Neural Stem Cells Overexpressing Nerve Growth Factor Improve Functional Recovery in Rats Following Spinal Cord Injury via Modulating Microenvironment and Enhancing Endogenous Neurogenesis

• Published in: Frontiers in cellular neuroscience Vol. 15; p. 773375
• Main Authors: Wang, Lei, Gu, Sujie, Gan, Jinlu, Tian, Yi, Zhang, Fangcheng, Zhao, Hongyang, Lei, Deqiang
• Format: Journal Article
• Language: English
• Published: Switzerland Frontiers Research Foundation 02.12.2021; Frontiers Media S.A
• Subjects: Animals; Autonomic nervous system; Cell culture; cell transplantataion; Cyclic AMP response element-binding protein; Demyelination; Gliosis; Growth factors; Lesions; microenviroment; Microenvironments; miRNA; Nerve growth factor; Neural stem cells; neural stem cells (NSCs); Neurogenesis; Neuroprotection; Neuroscience; recovery; Recovery of function; Spinal cord injuries; spinal cord injury; Stem cell transplantation; Stem cells; Surgery; TrkA protein; TrkA receptors; United States > US; China; spinal cord injury; nerve growth factor; endogenous neurogenesis; cell transplantataion; neural stem cells (NSCs); recovery; microenviroment
• ISSN: 1662-5102; 1662-5102
• DOI: 10.3389/fncel.2021.773375

Spinal cord injury (SCI) is a devastating event characterized by severe motor, sensory, and autonomic dysfunction. Currently, there is no effective treatment. Previous studies showed neural growth factor (NGF) administration was a potential treatment for SCI. However, its targeted delivery is still challenging. In this study, neural stem cells (NSCs) were genetically modified to overexpress NGF, and we evaluated its therapeutic value following SCI. Four weeks after transplantation, we observed that NGF-NSCs significantly enhanced the motor function of hindlimbs after SCI and alleviated histopathological damage at the lesion epicenter. Notably, the survival NGF-NSCs at lesion core maintained high levels of NGF. Further immunochemical assays demonstrated the graft of NGF-NSCs modulated the microenvironment around lesion core via reduction of oligodendrocyte loss, attenuation of astrocytosis and demyelination, preservation of neurons, and increasing expression of multiple growth factors.
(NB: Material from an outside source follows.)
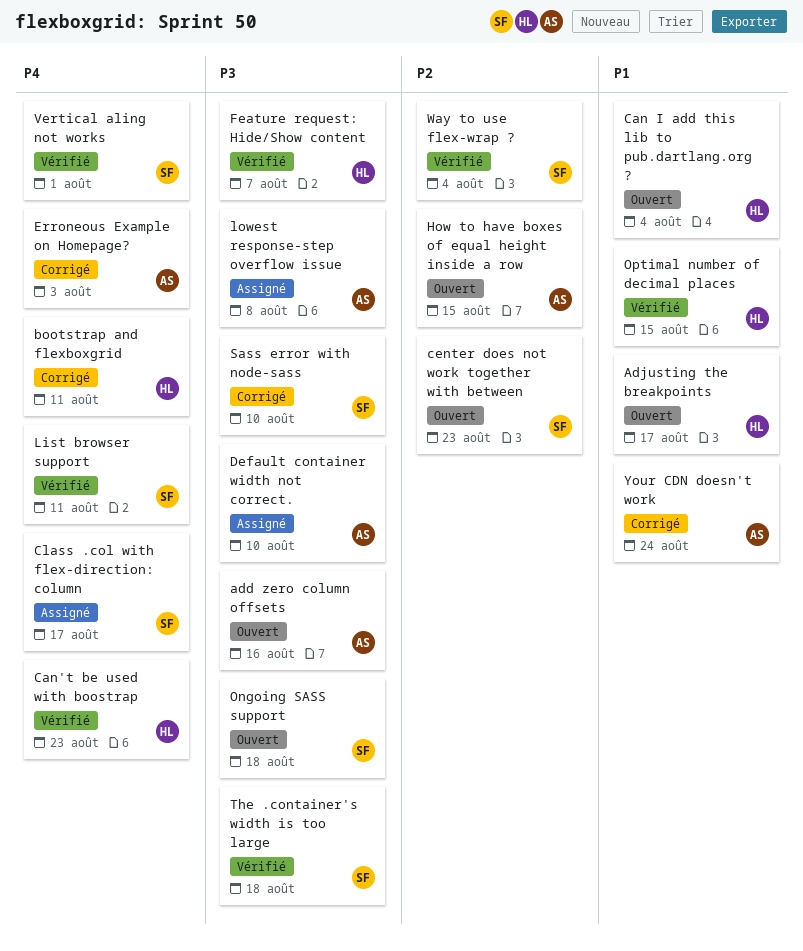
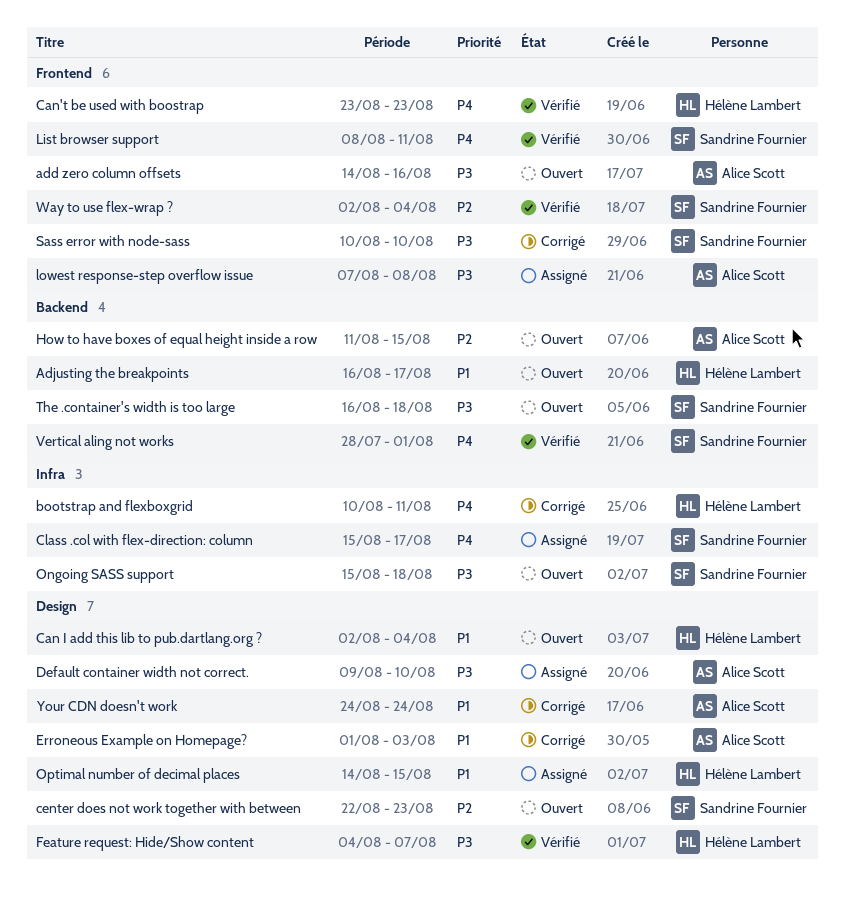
Erroneous Example on Homepage?, priority: P4 -> P1
Optimal number of decimal places, status: Vérifié -> Assigné
The .container's width is too large, status: Vérifié -> Ouvert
More importantly, NGF-NSCs seemed to crosstalk with and activate resident NSCs, and high levels of NGF activated TrkA, upregulated cAMP-response element binding protein (CREB) and microRNA-132 around the lesion center. Taken together, the transplantation of NGF-NSCs in the subacute stage of traumatic SCI can facilitate functional recovery by modulating the microenvironment and enhancing endogenous neurogenesis in rats. And its neuroprotective effect may be mediated by activating TrkA, up-regulation of CREB, and microRNA-132.